» **TEXT PASSAGE**:
= = = = =
Hurricane Deck (Western Part)

Rating:
[out of 5]
 *  *  *  *  * 1/2
For:Steep, rugged, remote. Parts of trail overgrown. Not appropriate for a day hike.
View along Hurricane Deck
Contemplating the hike along Hurricane Deck

Start at Nira, up Potrero Trail and turn west toward Manzana Schoolhouse along Hurricane Deck, then from Manzana Schoolhouse, return along Manzana river.

About 18 miles

There is something about Hurricane Deck that fascinates everyone. Maybe it is the name. Maybe it is the way it looms over anyone who hikes in the area for miles and miles. Maybe it is the element of the "extreme adventure" because it is so hard to get to, so dry and hot, and without water. You really push your body and mind to the limit up there, while also enjoying beautiful 180 degree views.

The trail is barely maintained at all. I think the Forest Service would prefer that the trail fall into disrepair and close up with brush permanently. They probably get tired of sending rescue squads, and they probably sit behind desks so much that it's too hard for them to get there themselves to keep it maintained.

Some things to consider while hiking the Deck:

  • Should you decide to camp on Hurricane Deck and make it a two day hike, do not make a fire. This place will set on fire like a blowtorch!
  • Don't forget to bring a few gallons of water for your camp. There is no water on Hurricane Deck. You can fill up at the Schoolhouse end or down on Lost Valley trail or at the White Ledge end, but on top, you will have no water at all any time of year. You can stash water on Hurricane Deck a week in advance if this concerns you.
  • You should probably consider bringing a pair of clippers or even a small saw. You will most likely need to hack your way through here or there. The brush is very scratchy, so bring appropriate clothes and gloves, too.

You will need an Adventure Pass Pass to park at the trailhead.
= = = = =
» **SUPPLIED RECORDS**:
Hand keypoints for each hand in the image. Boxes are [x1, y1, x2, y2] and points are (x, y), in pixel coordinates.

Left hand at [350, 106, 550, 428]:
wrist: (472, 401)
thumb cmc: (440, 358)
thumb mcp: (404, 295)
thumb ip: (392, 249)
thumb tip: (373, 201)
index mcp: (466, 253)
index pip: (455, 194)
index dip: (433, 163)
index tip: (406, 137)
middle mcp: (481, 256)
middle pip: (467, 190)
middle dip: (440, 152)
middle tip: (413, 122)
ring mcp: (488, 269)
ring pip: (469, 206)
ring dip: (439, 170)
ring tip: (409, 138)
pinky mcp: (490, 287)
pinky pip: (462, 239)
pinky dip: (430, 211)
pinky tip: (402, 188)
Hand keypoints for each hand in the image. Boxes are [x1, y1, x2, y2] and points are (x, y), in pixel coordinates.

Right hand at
= = = = =
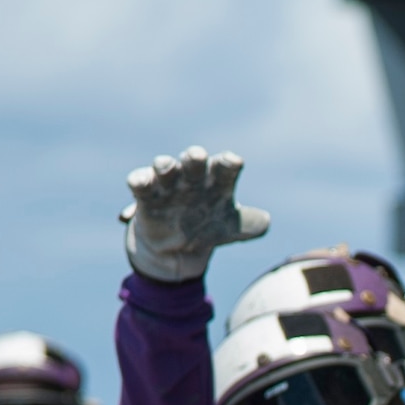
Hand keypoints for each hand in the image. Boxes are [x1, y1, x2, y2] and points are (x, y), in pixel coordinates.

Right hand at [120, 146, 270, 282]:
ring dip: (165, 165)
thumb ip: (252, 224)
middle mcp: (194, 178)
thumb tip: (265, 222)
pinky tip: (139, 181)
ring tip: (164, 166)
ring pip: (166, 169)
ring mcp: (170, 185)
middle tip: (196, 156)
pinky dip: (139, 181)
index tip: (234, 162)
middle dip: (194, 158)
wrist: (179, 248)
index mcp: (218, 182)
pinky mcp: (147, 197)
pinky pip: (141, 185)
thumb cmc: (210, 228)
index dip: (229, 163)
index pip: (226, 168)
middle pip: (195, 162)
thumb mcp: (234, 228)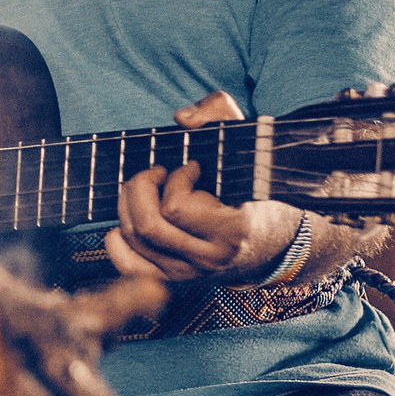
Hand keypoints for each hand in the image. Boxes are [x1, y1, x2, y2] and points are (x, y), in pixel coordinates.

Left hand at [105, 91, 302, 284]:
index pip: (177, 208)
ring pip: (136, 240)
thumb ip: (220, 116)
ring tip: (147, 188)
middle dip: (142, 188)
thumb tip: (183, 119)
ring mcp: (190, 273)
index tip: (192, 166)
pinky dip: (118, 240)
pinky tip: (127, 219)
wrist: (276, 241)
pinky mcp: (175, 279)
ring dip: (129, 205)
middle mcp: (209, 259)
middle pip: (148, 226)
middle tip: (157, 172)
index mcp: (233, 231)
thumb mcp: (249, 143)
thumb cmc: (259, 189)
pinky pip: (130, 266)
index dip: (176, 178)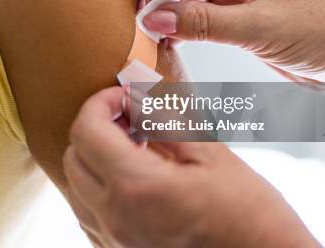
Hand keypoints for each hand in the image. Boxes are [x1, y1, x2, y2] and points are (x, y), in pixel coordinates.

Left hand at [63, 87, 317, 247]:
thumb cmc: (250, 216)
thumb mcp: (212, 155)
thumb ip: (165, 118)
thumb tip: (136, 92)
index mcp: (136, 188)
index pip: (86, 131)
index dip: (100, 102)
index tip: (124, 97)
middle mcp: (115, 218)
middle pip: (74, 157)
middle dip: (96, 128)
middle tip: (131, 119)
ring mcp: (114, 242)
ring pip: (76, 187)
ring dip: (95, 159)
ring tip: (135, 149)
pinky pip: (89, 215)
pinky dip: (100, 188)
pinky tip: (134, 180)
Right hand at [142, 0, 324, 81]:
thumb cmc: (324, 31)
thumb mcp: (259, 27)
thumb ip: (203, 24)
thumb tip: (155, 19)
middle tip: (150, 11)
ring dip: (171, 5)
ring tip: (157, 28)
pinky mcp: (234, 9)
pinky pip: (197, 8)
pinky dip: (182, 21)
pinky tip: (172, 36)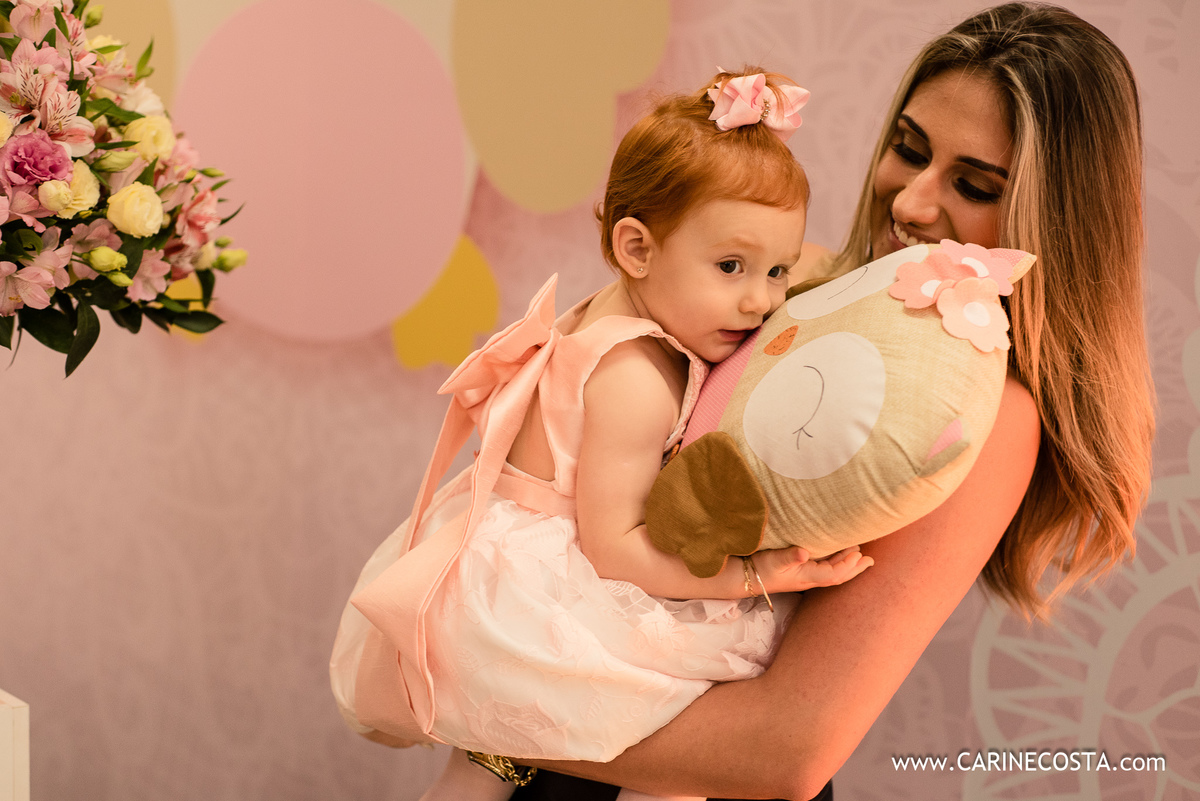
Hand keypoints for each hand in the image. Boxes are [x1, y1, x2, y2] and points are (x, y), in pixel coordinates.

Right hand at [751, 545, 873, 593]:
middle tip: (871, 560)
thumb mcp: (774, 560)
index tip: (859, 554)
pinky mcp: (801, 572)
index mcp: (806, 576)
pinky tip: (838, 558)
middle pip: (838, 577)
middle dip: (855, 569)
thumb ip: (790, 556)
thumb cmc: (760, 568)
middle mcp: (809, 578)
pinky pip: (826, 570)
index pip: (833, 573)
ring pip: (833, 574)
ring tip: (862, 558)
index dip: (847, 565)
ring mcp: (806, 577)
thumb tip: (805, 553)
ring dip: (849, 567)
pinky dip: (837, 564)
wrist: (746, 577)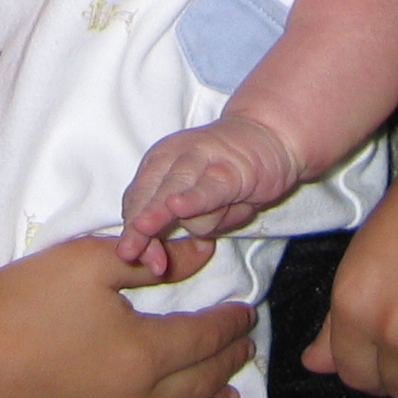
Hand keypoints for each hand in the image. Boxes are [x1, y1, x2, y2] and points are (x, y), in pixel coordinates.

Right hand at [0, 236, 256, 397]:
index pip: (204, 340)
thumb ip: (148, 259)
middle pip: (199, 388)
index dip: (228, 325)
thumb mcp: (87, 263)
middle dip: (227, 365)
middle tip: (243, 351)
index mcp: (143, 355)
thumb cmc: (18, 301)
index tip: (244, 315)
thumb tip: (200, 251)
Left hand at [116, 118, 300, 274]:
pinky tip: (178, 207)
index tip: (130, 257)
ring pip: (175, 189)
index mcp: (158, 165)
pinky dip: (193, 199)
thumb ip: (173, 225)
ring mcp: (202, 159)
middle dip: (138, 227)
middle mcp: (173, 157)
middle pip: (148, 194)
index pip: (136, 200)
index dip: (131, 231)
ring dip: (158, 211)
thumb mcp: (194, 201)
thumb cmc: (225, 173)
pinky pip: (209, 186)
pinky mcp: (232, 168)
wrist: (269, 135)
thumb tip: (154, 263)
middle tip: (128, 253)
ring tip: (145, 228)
= = = = =
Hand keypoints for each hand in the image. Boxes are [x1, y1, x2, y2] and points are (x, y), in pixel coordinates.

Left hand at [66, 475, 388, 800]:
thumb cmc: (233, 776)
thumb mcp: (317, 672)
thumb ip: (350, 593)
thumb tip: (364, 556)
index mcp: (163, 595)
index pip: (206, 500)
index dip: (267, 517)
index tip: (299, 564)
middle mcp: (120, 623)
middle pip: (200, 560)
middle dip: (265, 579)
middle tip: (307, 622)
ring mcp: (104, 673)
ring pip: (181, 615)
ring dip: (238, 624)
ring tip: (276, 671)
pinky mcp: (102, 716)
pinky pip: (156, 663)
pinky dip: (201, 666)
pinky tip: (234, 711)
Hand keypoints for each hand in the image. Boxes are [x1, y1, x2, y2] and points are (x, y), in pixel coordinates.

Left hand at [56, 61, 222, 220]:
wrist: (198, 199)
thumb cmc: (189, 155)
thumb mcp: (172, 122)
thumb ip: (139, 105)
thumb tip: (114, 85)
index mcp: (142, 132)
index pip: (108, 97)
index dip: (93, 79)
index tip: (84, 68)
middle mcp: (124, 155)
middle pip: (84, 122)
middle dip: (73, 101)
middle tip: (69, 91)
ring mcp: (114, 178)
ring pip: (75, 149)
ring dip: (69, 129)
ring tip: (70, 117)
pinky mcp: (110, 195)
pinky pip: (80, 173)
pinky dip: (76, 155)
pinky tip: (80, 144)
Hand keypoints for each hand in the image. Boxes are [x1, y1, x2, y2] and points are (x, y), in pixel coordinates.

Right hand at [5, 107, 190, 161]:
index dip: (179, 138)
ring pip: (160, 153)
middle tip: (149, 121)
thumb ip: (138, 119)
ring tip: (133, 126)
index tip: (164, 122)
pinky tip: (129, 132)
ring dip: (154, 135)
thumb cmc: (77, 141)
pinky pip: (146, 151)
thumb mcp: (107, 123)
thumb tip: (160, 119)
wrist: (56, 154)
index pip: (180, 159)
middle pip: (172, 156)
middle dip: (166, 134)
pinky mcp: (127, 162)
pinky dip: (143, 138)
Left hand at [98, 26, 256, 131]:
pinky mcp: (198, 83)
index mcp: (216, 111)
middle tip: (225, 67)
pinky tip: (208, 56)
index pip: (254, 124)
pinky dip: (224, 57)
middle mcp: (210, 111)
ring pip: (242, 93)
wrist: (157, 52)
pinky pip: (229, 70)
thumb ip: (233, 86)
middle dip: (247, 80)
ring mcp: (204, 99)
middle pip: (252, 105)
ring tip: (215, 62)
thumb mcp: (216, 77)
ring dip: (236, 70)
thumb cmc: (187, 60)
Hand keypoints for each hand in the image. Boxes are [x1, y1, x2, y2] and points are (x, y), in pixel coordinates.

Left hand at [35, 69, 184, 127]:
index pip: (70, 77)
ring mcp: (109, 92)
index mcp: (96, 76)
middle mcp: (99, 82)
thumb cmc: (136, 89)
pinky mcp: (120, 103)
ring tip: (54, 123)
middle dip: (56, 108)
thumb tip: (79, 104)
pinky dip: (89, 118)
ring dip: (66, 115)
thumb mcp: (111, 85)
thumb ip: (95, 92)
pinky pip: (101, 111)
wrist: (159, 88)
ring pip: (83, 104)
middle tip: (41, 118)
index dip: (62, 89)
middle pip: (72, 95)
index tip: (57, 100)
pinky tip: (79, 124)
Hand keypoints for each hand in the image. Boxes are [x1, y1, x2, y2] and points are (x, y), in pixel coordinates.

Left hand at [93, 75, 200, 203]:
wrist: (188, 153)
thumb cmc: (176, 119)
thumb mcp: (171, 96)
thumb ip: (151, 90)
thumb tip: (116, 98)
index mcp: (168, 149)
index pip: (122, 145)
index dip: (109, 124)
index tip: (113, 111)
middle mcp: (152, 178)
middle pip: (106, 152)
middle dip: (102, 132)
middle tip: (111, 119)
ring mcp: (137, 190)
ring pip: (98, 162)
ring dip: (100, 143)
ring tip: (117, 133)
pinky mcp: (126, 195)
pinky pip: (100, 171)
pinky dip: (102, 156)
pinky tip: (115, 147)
= = = = =
» **ABOUT THIS EXERCISE**:
According to the Hurricane Deck trail description, how long is the hike?

» **RESPONSE FOR THIS EXERCISE**:
About 18 miles.